La educación puede ocupar un lugar central en la articulación de los diversos proyectos de cambio existentes en el continente. Y no porque vayamos a tener una educación similar en nuestros países, pues las historias y los desarrollos de cada uno son singulares, sino porque es innegable que América Latina tiene un umbral común, negado durante muchos años, que debemos recuperar dentro de los sistemas educativos públicos.
Con respecto a Chile, por desgracia, lo que podemos poner como ejemplos son nuestros dramas. En nuestro país, la evaluación estandarizada ya no es un mecanismo de desarrollo del proceso de enseñanza-aprendizaje, sino un indicador de mercado. A las escuelas les corresponde un puntaje de acuerdo a esa evaluación y los padres eligen la institución según esa calificación. En la teoría eso suena perfecto, pero en la realidad significó, en palabras de la Organización para la Cooperación y el Desarrollo Económicos (OCDE), que “Chile ha construido intencionadamente el sistema educativo más segmentado en el mundo”, lo cual resulta un eufemismo para no decir clasista. Y eso es responsabilidad de la dictadura de Augusto Pinochet, pero también de los gobiernos democráticos posteriores, que profundizaron ese clasismo.
El mecanismo para ello fue pensar desde una concepción de Estado de Bienestar en medio de un Estado neoliberal. El razonamiento fue: estamos en transición democrática, necesitamos más recursos para las escuelas y la derecha domina el Parlamento; entonces, hagamos que paguen más los que tienen más, menos los que tienen menos y que no paguen los que no tienen. Fuera de todo contexto, esa propuesta parece redistributiva, pero terminó generando escuelas de los que no poseen nada, de los que cuentan con algo y de los que más tienen y que las instituciones de los más pobres sean las públicas, mientras las otras reciben financiamiento de sus estudiantes y del Estado.
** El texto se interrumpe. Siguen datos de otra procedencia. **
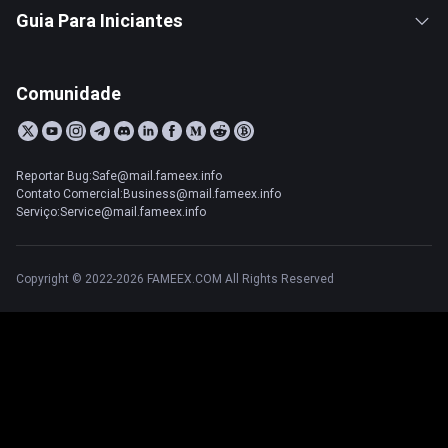
Guia Para Iniciantes
Comunidade
Reportar Bug:Safe@mail.fameex.info
Contato Comercial:Business@mail.fameex.info
Serviço:Service@mail.fameex.info
Copyright © 2022-2026 FAMEEX.COM All Rights Reserved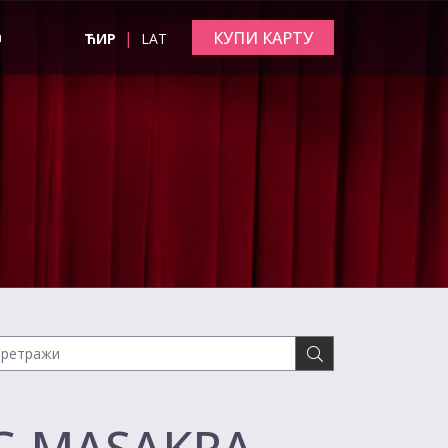
|
КУПИ КАРТУ
а
ЋИР
LAT
OG MASAKRA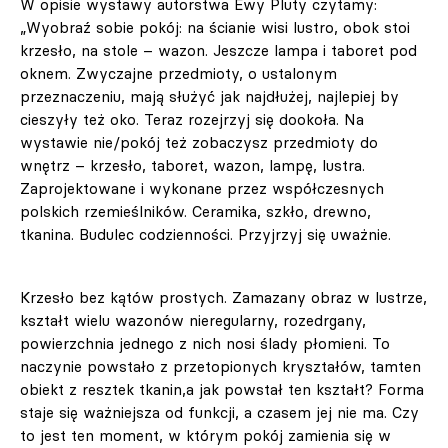
W opisie wystawy autorstwa Ewy Pluty czytamy:
„Wyobraź sobie pokój: na ścianie wisi lustro, obok stoi
krzesło, na stole – wazon. Jeszcze lampa i taboret pod
oknem. Zwyczajne przedmioty, o ustalonym
przeznaczeniu, mają służyć jak najdłużej, najlepiej by
cieszyły też oko. Teraz rozejrzyj się dookoła. Na
wystawie nie/pokój też zobaczysz przedmioty do
wnętrz – krzesło, taboret, wazon, lampę, lustra.
Zaprojektowane i wykonane przez współczesnych
polskich rzemieślników. Ceramika, szkło, drewno,
tkanina. Budulec codzienności. Przyjrzyj się uważnie.
Krzesło bez kątów prostych. Zamazany obraz w lustrze,
kształt wielu wazonów nieregularny, rozedrgany,
powierzchnia jednego z nich nosi ślady płomieni. To
naczynie powstało z przetopionych kryształów, tamten
obiekt z resztek tkanin,a jak powstał ten kształt? Forma
staje się ważniejsza od funkcji, a czasem jej nie ma. Czy
to jest ten moment, w którym pokój zamienia się w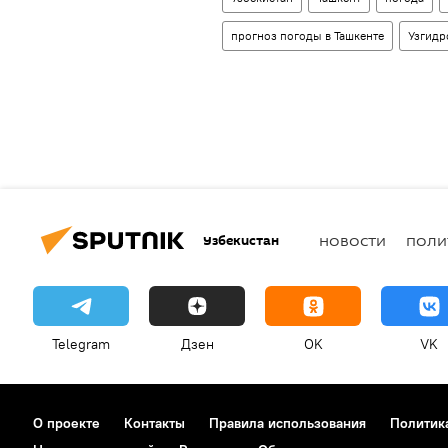
прогноз погоды в Ташкенте
Узгидр
Узбекистан
НОВОСТИ
ПОЛИ
Telegram
Дзен
OK
VK
О проекте
Контакты
Правила использования
Политик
Otra cuestión es la calidad educativa. El sistema de educación chileno tenía 88% de su matrícula en el sector público en 1980. Este resulta un tema importante, porque la privatización siempre presentó como un logro la cobertura alcanzada, pero en Chile siempre estuvo garantizada por el sistema estatal. Lo que realmente prometía el neoliberalismo era mayor calidad y resulta que la crisis que tenemos actualmente radica allí. Entonces, desde el punto de vista de una buena educación, fue un completo fracaso. Pero todo eso, además, tuvo su impacto en la sociedad, porque fue creando cierto sentido común y en la actualidad los maestros tenemos que enfrentarnos con eso. Por ejemplo, se impuso la idea de que únicamente vale aquello que es pago. Eso se introdujo en la conciencia de la educación en Chile y así estamos casi por acabar con la educación gratuita.
Cuando los jóvenes salieron a la calle en 2006 -y luego en 2011, en 2012 y en 2013-, no lo hicieron solo por infraestructura, mejores sanitarios o el pasaje escolar, sino porque tomaron conciencia de que en un sistema educativo como el chileno, no importa el esfuerzo para prosperar.
En Chile tenemos la necesidad de impulsar el Movimiento Pedagógico, y tendrá que ser la organización sindical quien lo promueva. Debemos hacerlo para recuperar con contenido la educación pública y el rol docente, que debe ser transformador y liberador. Paulo Freire lo repitió muchas veces: la escuela y el sistema educativo no cambian las sociedades, pero sí a quienes van a modificar las sociedades. Si se destruye la escuela pública, se aleja la posibilidad de esa transformación. Eso es lo que se intentó en Chile y contra ello es que estamos generando propuestas desde los trabajadores.